Genootschap Onze Taal (2020)

Gepubliceerd op 25-01-2021

BACIL

betekenis & definitie

UIT:
Harde g gezonder dan zachte (persbericht Onze Taal, 31 maart 2010)

CONTEXT:
Sprekers van de zachte g zijn evolutionair gezien in het nadeel. Dat blijkt bijvoorbeeld uit de traditionele griepgolf net na carnaval in het zuiden van Nederland.

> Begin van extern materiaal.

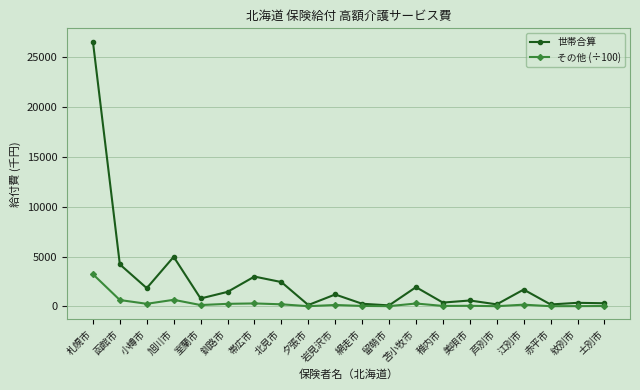

Which label corresponds to the largest value in the chart?

札幌市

Behalve de kater speelt daarbij ook de geringere afweer tegen 'Randstedelijke BACILLEN' een rol.

:
(ziekteverwekkende) bacterie

UITSPRAAK:
[ba-sil]

WOORDFEIT:
Bacil is gebaseerd op het Latijnse bacillum 'stokje, staafje', de verkleinvorm van baculum 'stok, staaf, scepter'. De Duitse botanicus Cohn gaf deze bacteriën in 1872 die naam, vanwege hun (staaf)vorm. Bacille bestond al eerder in het Frans in de betekenissen 'staafvormig insect of plantendeel' en 'wandelende tak'.
Een ander woord dat op bacillum teruggaat, is imbeciel: in het Latijn betekende imbecillus 'zonder stok, zonder steun', waaruit de betekenis 'zwak (van lichaam of geest)' voortkwam, en vandaar 'onnozel, zwakzinnig'.